What Are Biceps and Triceps Tears?
The biceps and triceps are the primary muscles governing elbow flexion and extension. Each muscle is anchored to bone at both ends by tendons, and tears can occur at either attachment point — proximally at the shoulder or distally at the elbow.
Proximal biceps tears occur at the top of the shoulder, where the long head of the biceps originates from the superior labrum of the glenoid. This tendon runs through the shoulder joint and is vulnerable to fraying and rupture, particularly in middle-aged and older adults. A proximal long-head tear often produces the classic "Popeye" deformity — a visible ball of muscle that descends toward the elbow.
Distal biceps tears occur at the elbow where the biceps tendon inserts on the radial tuberosity. This is a higher-stakes injury because the entire biceps muscle loses its distal attachment, causing significant loss of flexion and forearm rotation strength.
Triceps tears are less common and occur at the back of the elbow where the triceps tendon attaches to the olecranon. They are typically caused by a fall onto an outstretched arm or a direct blow and result in weakness or complete inability to extend the elbow against resistance.
Dr. Jay Levin at Duke Health in Durham, NC, evaluates and treats the full spectrum of biceps and triceps tendon injuries, serving patients from Cary, Raleigh, and across North Carolina.
Causes
The most common mechanism for both biceps and triceps tears is an eccentric overload — the muscle contracts forcefully while being stretched in the opposite direction. Typical scenarios include:
- Catching a heavy falling object
- Lifting an unexpectedly heavy load
- A fall onto an outstretched arm
- A sudden block or missed step during athletic activity
Risk factors include:
- Age-related tendon degeneration (tears are most common in men aged 40–60)
- Heavy manual labor or weight training
- Prior corticosteroid injections near the tendon, which can weaken tendon fibers
- Anabolic steroid use, which increases muscle bulk relative to tendon capacity
- Fluoroquinolone antibiotic exposure, which is associated with increased tendon fragility
When to See a Specialist
Seek immediate or urgent evaluation if you experience:
- A sudden "pop" at the shoulder or elbow during exertion, followed by immediate pain
- Visible swelling, bruising, or deformity of the upper arm or elbow crease
- Weakness or inability to lift the forearm or extend the elbow
- A palpable gap where the tendon should be
Time matters for distal injuries. The tendon retracts after rupture, and repair becomes significantly more difficult after 3–4 weeks due to muscle shortening and scar tissue formation.
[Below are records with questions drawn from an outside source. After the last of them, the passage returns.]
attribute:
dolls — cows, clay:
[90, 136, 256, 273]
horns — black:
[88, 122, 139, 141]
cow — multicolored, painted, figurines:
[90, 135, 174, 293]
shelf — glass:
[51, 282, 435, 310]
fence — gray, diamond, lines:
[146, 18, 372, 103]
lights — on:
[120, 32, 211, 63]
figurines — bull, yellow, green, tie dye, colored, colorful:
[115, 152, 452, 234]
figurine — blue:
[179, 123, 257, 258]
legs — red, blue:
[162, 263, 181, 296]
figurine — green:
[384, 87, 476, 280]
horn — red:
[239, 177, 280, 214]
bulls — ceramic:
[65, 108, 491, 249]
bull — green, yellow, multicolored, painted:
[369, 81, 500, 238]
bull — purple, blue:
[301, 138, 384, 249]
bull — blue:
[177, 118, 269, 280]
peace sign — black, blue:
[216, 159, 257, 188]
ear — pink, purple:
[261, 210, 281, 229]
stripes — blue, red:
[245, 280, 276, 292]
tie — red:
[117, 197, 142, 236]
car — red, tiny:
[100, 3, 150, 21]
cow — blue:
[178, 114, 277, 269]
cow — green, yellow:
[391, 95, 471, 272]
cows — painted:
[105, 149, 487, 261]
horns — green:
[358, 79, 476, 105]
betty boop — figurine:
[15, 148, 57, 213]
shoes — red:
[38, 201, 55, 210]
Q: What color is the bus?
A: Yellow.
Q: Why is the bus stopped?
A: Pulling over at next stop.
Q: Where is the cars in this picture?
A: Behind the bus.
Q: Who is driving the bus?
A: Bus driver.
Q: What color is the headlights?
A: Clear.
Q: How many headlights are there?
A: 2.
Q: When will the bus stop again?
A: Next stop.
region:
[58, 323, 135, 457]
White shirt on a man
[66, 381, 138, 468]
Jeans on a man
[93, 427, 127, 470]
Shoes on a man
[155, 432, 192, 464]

Proximal long-head tears at the shoulder are less time-sensitive but should still be evaluated to rule out associated rotator cuff pathology.
Treatment Options at Duke Health
Dr. Jay Levin provides comprehensive tendon repair at Duke Health in Durham, NC, tailoring the approach to the location and severity of the tear, the patient's age, activity level, and functional demands.
Nonsurgical treatment may be appropriate for:
- Proximal long-head biceps tears in older, less active patients, where the functional deficit is modest and physical therapy can compensate
- Partial tears that do not significantly impair function
- Patients with medical conditions that make surgery inadvisable
Surgical treatment is recommended for most distal biceps tears in active individuals and for triceps tears with significant functional loss. Dr. Levin performs:
- Distal biceps repair — The retracted tendon is retrieved and reattached to the radial tuberosity using suture anchors or a cortical button fixation technique, restoring the full mechanical advantage of the biceps at the elbow.
- Proximal biceps tenodesis or tenotomy — For painful long-head biceps tears at the shoulder, the tendon is either released (tenotomy) or reanchored to the humerus (tenodesis) to eliminate the pain associated with the torn tendon and prevent deformity.
- Triceps repair — The avulsed triceps tendon is reattached to the olecranon with sutures and anchors, allowing full restoration of elbow extension strength with appropriate rehabilitation.
- Reconstruction for chronic tears — When repair is delayed and the tendon is significantly retracted or degenerated, Dr. Levin may use graft tissue to bridge the defect and restore function.
A structured physical therapy program follows all surgical repairs, with progressive milestones guiding return to lifting and sport.